The GUI is organized in different areas. As shown in Fig. 7, A area contains forms to select GATK jar for the execution walker, input BAM file to analyze, input humane genome FASTA file to run GATK analysis, input VCF file of known SNPs, and output VCF file path for called variants. If properly inserted, text box is highlighted in green, otherwise in red. In B area it is possible to set GATK command options like memory usage, number of threads to use in the execution, and input interval to analyze. In C area we can set basic parameters related to the UnifiedGenotyper walker, to change the default values. In D area we can set advanced UnifiedGenotyper parameters, activated by Advanced checkbox. In E and F areas there are two buttons to run GATK command with selected parameters and to view results in IGV. Finally, in G area, we redirect GATK command standard output, if the execution is successful, and standard errors, otherwise.
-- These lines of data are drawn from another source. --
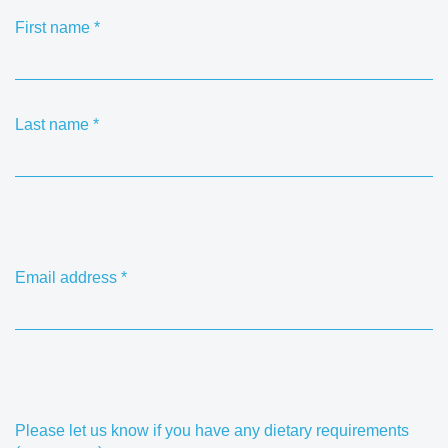
First name
*
Last name
*
Email address
*
Please let us know if you have any dietary requirements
To better explain GATK GUI we consider the following execution example. If we want to run a complete NGS analysis we can fill in input forms with GATK jar, input file BAM, human genome FASTA file, and VCF output file path. Then, we select proper parameters to run GATK jar (area B) and analysis (areas C, D). When selecting the Execute Analysis button all parameters are collected for variant calling and analysis starts if errors are not signaled. At the end of execution, we can evaluate GATK execution (area G) and navigate in variants found by clicking the View IGV button that loads input bam file automatically. So we can use the new buttons in IGV GUI to navigate through the called variants.

Fig. 7
figure 7

GATK GUI

4 Conclusion and Future Work

In genomic analysis it is necessary to validate the positions of candidate mutations. To reduce the cost of validation, it is useful to view these positions in a software viewer, in order to evaluate also the biological context.

In this work we propose IGV-plus, a software for providing biologists with a simple and centralized platform to make an independent genomic analysis.

It is of great interest for biologists to annotate the discovered mutations in order to create an appropriate report of the visual inspection. Furthermore, in the near future, we will integrate other analysis software and mutation reports, and we will provide them as web services. Finally, we will integrate a database to handle data and associate it to patients, and for storing information about them, as in a laboratory information and management systems (LIMS).